[Opening Text excerpt section]
Gain stage vs. Booster stage - What's really happening to that signal?

[Earthscum]

I have been looking and reading diligently trying to find this info out... basically, what is the difference between a gain stage and a booster stage?

Basically, why can a single transistor boost deliver so much louder of a clean signal than a gain stage? I understand stuff from a mechanical point of view, ie A happens, which causes B to react between C and D, which work together to produce product E. What happens to the signal as it passes through these stages, what happens to the signal? Like, for example, comparison of why a larger sounding signal can pass through a booster without clipping, but in gain stage the signal gets pounded off the rails. I understand changing component values and am starting to get my head around biasing (just need to sit for a night and run numbers and get a comparison chart so I can visualize it better), but you hardly ever get a decent explanation in reading of WHAT is really happening to the signal throughout the entire chain. What happens to the signal that comes through the feedback loop? What exactly does that signal do when it merges with the clean input signal? Does it even go through the feedback loop?

Basically, does someone have the in-depth knowledge to explain, from input to output, what is happening to the signal in gain vs booster comparison? If there's another besides boost and gain, throw that in as well. The more knowledge, the better.

[earthtonesaudio]

Maybe you should include some pics or links  to what you're talking about.  In my mind boosters and gain stages are exactly the same thing. 

Perhaps you're talking about a single transistor "clean" boosts vs. op-amp distortion/overdrive circuits?
[Closing Text excerpt section]
_Request 1_. In the forum thread, what does earthtonesaudio say boosters and gain stages are?
[Opening Input data section]
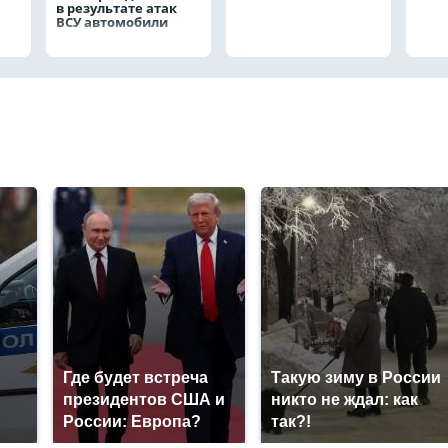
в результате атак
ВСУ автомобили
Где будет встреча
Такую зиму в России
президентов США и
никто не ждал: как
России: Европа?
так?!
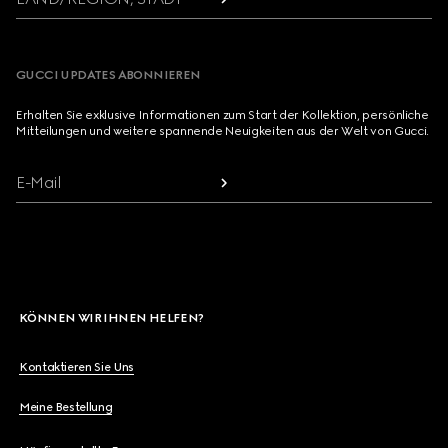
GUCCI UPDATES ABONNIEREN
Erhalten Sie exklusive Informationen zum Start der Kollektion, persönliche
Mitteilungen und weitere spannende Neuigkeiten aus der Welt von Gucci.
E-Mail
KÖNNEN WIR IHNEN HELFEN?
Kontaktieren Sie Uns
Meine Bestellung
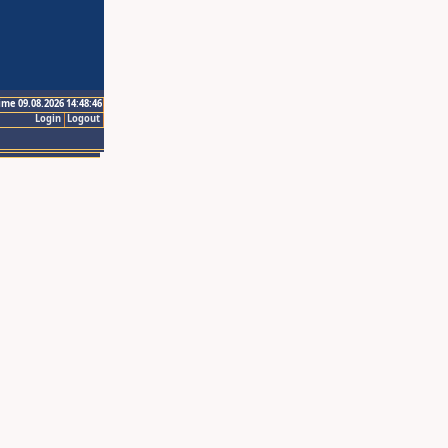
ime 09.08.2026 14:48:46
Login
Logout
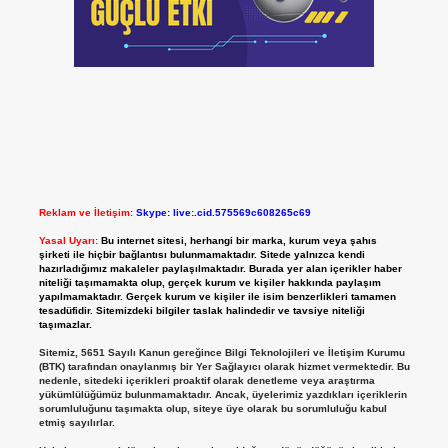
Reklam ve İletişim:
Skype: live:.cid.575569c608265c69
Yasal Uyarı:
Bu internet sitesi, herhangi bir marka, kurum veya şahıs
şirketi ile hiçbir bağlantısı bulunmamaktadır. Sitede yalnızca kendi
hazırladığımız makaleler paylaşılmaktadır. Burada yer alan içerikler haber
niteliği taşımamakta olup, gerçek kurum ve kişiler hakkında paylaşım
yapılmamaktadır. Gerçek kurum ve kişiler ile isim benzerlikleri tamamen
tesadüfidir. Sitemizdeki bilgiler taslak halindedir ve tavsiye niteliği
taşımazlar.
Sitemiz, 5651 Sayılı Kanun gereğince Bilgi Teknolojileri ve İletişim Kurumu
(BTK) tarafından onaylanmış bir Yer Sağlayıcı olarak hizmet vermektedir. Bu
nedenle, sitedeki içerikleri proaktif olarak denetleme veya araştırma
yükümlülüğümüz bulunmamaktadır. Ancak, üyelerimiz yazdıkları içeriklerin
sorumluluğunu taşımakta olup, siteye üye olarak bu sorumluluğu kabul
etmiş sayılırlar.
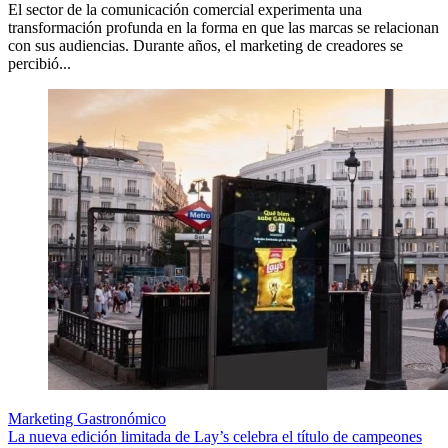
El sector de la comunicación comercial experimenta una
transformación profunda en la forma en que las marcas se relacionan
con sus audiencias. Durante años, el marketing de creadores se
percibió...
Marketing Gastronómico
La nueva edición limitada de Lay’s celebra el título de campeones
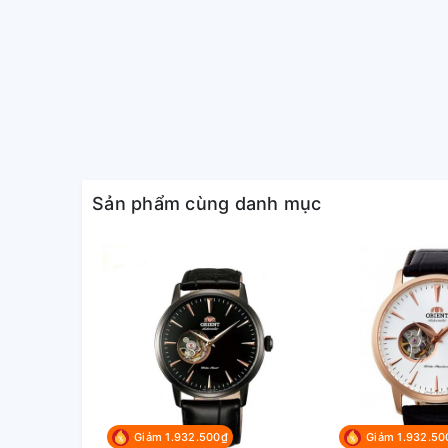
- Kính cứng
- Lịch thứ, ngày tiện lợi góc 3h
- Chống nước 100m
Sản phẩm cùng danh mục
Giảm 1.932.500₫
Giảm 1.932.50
[Closing Input data section]
_Request 2_. From the entries, please quote the lines from the one containing "GUCCI UPDATES ABONNIEREN" up to and including the one containing "etmiş sayılırlar.", leaving the pictures out.

_Solution 1_. Exactly the same thing.

_Solution 2_.
GUCCI UPDATES ABONNIEREN
Erhalten Sie exklusive Informationen zum Start der Kollektion, persönliche
Mitteilungen und weitere spannende Neuigkeiten aus der Welt von Gucci.
E-Mail
KÖNNEN WIR IHNEN HELFEN?
Kontaktieren Sie Uns
Meine Bestellung
ime 09.08.2026 14:48:46
Login
Logout
Reklam ve İletişim:
Skype: live:.cid.575569c608265c69
Yasal Uyarı:
Bu internet sitesi, herhangi bir marka, kurum veya şahıs
şirketi ile hiçbir bağlantısı bulunmamaktadır. Sitede yalnızca kendi
hazırladığımız makaleler paylaşılmaktadır. Burada yer alan içerikler haber
niteliği taşımamakta olup, gerçek kurum ve kişiler hakkında paylaşım
yapılmamaktadır. Gerçek kurum ve kişiler ile isim benzerlikleri tamamen
tesadüfidir. Sitemizdeki bilgiler taslak halindedir ve tavsiye niteliği
taşımazlar.
Sitemiz, 5651 Sayılı Kanun gereğince Bilgi Teknolojileri ve İletişim Kurumu
(BTK) tarafından onaylanmış bir Yer Sağlayıcı olarak hizmet vermektedir. Bu
nedenle, sitedeki içerikleri proaktif olarak denetleme veya araştırma
yükümlülüğümüz bulunmamaktadır. Ancak, üyelerimiz yazdıkları içeriklerin
sorumluluğunu taşımakta olup, siteye üye olarak bu sorumluluğu kabul
etmiş sayılırlar.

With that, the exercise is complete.